I’ve just come off the Mozilla Developer Roadshow, and it’s the third one I’ve done so far. As a Mozilla volunteer, it has been quite a privilege to be part of such a meaningful event. I’m fairly fond of this style of event, where it’s focused on local communities, on sharing knowledge and updates about Firefox and web technologies in a smaller, more intimate setting.
My involvement with the roadshow started in 2017, way before I knew what developer relations was. Now, in hindsight, I was probably doing devrel-like things but just not as a full-time job. My interest in tech stemmed from the web, and I genuinely love web technologies. Native web technologies. And the internet as an infrastructure that allowed the web to exist.
Browsers fascinate me to no end as well. Because the web is one of the only places where backwards compatibility is a hard requirement. Everyone involved in growing and advancing the web, from standards bodies, to browser vendors, to open-source contributors, are aware of the phrase “we can’t break the web”. And I love that.
For the latter half of this year, I’ve been talking mainly about DevTools for CSS, because the more I thought about it, the more I realised that DevTools is more than just a debugging tool. The nature of how developers access and use DevTools gives it the potential to be much more.
Most web developers will open DevTools at some point in their process, often when things are not behaving as expected. This is an opportunity for DevTools to help with the understanding of what is going on with their CSS.

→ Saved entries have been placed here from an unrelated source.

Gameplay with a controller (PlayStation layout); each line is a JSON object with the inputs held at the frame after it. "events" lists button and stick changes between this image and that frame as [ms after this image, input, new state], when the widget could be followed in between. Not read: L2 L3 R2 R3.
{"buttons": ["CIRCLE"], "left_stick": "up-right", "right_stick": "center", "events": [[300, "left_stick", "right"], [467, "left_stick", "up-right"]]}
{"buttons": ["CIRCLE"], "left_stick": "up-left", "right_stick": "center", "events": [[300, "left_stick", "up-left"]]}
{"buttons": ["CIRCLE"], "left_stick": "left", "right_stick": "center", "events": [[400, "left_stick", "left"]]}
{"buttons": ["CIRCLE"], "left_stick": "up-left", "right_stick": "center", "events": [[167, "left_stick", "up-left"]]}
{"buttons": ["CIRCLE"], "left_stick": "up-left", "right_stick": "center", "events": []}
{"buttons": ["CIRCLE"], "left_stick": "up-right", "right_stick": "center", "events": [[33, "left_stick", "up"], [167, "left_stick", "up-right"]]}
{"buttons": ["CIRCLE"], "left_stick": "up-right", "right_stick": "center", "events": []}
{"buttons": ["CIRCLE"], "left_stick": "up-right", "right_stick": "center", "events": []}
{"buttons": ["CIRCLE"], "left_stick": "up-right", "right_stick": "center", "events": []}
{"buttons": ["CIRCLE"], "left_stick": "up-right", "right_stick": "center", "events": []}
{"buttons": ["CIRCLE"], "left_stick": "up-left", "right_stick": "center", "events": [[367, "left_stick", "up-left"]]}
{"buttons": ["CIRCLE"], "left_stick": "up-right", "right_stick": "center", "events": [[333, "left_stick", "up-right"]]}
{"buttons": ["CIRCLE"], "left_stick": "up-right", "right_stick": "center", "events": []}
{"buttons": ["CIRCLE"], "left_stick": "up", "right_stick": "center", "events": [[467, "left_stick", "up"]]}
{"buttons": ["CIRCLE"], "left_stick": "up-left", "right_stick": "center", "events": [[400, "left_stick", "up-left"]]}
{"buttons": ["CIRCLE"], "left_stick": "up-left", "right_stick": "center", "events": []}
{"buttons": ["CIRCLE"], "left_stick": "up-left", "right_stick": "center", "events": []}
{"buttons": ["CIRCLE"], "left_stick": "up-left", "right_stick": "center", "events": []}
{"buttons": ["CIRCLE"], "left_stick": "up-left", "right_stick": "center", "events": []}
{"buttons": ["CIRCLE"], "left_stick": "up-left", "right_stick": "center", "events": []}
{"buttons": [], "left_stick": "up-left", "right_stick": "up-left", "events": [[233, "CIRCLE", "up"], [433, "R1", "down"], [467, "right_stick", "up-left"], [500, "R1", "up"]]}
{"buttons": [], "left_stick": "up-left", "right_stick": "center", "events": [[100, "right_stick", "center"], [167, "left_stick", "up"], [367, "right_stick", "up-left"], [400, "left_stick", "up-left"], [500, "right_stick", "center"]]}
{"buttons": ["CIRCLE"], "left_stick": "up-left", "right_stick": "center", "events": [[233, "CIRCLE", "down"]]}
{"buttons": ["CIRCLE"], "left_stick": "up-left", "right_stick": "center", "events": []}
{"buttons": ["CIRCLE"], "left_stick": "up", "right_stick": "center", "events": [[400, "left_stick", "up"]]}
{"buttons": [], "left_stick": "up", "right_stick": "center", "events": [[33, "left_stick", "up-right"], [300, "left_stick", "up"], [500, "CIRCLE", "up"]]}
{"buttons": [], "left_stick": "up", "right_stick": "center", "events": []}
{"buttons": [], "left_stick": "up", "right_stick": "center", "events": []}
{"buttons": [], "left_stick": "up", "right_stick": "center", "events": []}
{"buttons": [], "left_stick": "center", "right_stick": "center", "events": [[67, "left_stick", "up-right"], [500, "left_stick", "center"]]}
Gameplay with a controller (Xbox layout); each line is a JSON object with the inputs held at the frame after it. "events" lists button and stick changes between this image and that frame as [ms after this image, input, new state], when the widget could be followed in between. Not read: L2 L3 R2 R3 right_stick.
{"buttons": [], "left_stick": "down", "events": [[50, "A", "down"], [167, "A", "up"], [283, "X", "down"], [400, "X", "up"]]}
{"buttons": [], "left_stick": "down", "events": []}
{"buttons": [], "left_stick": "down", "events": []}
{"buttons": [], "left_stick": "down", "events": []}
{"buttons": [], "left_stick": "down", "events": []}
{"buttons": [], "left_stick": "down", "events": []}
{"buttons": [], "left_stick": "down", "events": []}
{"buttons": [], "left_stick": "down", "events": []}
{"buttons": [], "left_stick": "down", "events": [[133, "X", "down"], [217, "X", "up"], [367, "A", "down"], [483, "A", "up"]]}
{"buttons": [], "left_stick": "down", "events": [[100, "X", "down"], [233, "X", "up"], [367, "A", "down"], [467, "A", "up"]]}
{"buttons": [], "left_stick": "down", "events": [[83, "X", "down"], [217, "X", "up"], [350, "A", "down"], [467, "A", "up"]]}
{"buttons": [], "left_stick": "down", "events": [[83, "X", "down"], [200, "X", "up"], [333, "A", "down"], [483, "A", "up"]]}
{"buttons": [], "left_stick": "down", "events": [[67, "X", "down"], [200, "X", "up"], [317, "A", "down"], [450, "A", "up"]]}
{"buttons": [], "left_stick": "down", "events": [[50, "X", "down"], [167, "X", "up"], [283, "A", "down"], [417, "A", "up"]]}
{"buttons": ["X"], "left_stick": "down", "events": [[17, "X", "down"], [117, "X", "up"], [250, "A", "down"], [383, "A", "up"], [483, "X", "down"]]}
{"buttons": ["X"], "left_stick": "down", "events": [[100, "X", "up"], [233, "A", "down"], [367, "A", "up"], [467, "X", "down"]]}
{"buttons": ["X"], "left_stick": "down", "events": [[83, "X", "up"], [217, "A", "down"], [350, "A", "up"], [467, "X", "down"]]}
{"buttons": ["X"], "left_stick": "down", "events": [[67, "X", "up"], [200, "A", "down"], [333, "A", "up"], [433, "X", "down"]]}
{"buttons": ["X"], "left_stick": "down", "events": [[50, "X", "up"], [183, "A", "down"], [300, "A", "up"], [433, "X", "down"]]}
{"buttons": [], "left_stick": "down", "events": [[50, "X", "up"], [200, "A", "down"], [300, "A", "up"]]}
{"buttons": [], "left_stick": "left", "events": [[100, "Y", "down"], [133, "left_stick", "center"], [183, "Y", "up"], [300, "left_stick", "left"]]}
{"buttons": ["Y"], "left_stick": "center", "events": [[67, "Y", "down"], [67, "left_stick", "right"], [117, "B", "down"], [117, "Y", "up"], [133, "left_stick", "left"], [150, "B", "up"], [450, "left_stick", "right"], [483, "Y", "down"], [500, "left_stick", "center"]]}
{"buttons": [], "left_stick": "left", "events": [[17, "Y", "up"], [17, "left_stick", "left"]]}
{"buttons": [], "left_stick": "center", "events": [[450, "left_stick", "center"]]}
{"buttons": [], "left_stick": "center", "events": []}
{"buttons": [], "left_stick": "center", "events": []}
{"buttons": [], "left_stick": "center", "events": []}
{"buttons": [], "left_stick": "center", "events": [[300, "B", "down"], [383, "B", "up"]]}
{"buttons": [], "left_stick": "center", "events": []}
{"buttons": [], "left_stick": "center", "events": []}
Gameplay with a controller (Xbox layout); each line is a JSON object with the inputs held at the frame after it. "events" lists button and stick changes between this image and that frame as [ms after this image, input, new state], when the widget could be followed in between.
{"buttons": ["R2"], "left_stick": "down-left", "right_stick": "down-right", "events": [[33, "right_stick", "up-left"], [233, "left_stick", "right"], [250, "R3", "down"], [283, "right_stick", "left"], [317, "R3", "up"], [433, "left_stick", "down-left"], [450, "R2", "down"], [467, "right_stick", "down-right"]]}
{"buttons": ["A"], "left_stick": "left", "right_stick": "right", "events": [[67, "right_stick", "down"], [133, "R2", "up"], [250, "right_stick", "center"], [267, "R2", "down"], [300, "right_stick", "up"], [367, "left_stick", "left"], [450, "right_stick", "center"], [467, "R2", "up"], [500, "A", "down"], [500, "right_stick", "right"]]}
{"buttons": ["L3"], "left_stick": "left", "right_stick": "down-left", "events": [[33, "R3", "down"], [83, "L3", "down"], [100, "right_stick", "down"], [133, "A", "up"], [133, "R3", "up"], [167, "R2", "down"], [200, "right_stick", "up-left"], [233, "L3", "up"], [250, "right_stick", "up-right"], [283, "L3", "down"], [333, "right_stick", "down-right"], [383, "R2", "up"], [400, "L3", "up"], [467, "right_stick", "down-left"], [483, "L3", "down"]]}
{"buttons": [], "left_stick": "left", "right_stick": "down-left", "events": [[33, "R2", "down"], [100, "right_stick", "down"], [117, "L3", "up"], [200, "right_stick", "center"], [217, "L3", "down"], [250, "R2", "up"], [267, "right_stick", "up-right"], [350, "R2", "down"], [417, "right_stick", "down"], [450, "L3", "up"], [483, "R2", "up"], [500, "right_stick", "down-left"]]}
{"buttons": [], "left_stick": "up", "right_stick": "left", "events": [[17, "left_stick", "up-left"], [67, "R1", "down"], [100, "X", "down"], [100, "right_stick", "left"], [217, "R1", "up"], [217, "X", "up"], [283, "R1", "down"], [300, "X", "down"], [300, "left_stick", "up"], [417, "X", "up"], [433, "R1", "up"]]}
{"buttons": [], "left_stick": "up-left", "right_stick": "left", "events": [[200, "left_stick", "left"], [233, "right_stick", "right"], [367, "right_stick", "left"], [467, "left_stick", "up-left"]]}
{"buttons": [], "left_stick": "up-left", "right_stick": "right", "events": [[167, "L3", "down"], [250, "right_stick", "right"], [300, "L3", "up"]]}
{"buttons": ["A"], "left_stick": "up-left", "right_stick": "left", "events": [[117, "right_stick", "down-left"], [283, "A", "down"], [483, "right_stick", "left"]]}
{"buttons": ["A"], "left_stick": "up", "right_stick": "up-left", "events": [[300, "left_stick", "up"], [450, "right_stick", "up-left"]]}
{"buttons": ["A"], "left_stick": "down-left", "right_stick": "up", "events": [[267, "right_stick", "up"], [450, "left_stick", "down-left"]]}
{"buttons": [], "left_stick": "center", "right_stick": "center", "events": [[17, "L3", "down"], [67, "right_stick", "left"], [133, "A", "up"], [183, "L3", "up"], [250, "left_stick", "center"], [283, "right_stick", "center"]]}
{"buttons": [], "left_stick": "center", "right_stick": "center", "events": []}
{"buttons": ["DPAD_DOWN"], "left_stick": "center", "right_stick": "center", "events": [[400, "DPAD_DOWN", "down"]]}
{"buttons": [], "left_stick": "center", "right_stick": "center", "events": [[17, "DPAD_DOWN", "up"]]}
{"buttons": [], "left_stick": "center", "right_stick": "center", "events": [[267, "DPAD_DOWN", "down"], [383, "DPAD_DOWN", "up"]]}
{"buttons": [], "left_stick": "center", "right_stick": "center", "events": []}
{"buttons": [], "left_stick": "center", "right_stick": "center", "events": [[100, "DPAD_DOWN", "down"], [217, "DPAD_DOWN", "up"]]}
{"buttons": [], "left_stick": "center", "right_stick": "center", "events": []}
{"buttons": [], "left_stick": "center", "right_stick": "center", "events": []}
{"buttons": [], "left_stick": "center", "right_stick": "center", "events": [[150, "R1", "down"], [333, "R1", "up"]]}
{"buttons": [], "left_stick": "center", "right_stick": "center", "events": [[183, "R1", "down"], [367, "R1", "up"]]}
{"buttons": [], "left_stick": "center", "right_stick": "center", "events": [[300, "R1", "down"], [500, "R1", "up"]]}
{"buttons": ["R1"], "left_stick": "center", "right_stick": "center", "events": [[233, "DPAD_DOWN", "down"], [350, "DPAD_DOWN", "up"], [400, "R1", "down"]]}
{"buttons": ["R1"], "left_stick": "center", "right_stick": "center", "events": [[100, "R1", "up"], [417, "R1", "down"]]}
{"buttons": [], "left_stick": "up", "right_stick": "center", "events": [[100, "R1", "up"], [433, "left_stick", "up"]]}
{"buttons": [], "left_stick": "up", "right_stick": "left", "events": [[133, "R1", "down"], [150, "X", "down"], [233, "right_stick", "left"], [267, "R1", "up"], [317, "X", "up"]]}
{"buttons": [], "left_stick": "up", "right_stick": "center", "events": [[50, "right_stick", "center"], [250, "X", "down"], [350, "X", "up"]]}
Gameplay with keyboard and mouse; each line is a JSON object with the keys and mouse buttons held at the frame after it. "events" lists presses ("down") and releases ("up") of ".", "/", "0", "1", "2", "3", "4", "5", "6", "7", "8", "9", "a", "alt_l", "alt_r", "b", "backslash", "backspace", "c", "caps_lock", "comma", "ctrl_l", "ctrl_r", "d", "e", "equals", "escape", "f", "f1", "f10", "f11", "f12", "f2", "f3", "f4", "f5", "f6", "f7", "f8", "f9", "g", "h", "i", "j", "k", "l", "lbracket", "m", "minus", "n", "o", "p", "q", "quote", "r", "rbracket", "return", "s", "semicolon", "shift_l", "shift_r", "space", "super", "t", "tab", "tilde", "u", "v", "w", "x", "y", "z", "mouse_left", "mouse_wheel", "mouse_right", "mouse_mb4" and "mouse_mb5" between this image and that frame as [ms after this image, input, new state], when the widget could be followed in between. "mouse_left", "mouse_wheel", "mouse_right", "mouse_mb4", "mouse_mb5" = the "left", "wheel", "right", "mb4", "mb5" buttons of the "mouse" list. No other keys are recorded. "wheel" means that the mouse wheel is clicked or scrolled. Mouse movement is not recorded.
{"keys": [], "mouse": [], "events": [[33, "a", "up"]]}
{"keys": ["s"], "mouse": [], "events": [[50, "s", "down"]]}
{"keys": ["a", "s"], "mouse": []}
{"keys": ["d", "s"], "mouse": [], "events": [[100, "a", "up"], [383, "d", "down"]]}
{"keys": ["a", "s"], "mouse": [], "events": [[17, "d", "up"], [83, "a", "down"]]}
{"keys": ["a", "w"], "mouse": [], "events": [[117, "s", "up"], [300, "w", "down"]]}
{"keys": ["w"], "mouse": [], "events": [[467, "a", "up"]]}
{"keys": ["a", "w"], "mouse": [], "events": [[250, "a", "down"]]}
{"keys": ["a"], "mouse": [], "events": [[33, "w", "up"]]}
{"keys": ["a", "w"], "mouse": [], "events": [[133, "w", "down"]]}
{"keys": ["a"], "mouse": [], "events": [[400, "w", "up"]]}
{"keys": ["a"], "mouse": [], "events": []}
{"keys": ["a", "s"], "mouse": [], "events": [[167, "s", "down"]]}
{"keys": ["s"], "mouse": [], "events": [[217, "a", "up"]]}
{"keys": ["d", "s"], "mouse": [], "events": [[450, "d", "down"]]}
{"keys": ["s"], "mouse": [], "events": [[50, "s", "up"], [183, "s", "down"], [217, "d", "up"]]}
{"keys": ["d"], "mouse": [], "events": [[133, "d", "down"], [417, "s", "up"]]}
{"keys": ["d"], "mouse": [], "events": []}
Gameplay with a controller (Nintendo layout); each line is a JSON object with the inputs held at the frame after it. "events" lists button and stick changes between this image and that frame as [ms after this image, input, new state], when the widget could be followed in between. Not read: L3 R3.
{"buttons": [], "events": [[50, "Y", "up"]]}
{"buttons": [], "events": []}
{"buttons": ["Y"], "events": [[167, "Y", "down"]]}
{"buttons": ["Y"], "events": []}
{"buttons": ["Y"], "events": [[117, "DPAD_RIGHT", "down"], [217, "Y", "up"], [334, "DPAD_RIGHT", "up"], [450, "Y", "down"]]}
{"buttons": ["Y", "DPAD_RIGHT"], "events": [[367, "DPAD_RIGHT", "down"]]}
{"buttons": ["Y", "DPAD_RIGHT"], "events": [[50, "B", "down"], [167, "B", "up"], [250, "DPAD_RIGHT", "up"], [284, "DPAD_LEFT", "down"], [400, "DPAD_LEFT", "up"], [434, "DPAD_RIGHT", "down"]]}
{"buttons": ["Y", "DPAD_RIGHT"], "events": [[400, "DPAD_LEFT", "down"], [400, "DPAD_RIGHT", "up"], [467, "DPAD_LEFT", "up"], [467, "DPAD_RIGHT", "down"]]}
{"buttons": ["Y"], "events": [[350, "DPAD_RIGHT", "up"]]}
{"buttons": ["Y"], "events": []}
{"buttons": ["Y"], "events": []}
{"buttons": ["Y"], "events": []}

As of now, Firefox is the only browser that is focusing on moving in this direction. They ship their new CSS features and DevTools support for that feature at the same time. And this makes perfect sense. When developers encounter and try out a new CSS feature, it is inevitable that DevTools will be invoked.
CSS has a very visual output. The value that DevTools can provide is a visualisation of what CSS is doing to the elements on the page. Most browsers have rudimentary support for things like margins, borders and paddings on each element, but that’s about it.
The newer CSS features, like Flexbox, Grid or Shapes, introduce new properties and behaviours that can sometimes be complicated to people who are encountering them for the first time. One of my not-so-secret agendas is to encourage developers to use as many new (and potentially unfamiliar) CSS properties as possible.
The browser landscape has changed since the early days of Mosaic, and the speed at which new features and bug fixes are shipped has increased dramatically. If DevTools can somehow make it easier to comprehend new CSS properties and behaviours, I’m convinced that more developers would be willing to try them out for themselves.
And that is why I think DevTools can become the ultimate CSS advocate, if browser vendors choose to push their respective DevTools functionality in that direction.
Anyway, these are just some thoughts about DevTools that I’ve had but never had the time to explicitly state them during the talks that I give. Largely because the focus of my talks was the CSS, and DevTools was a means to explain the CSS. Because DevTools can be ah-maz-ing at explaining CSS.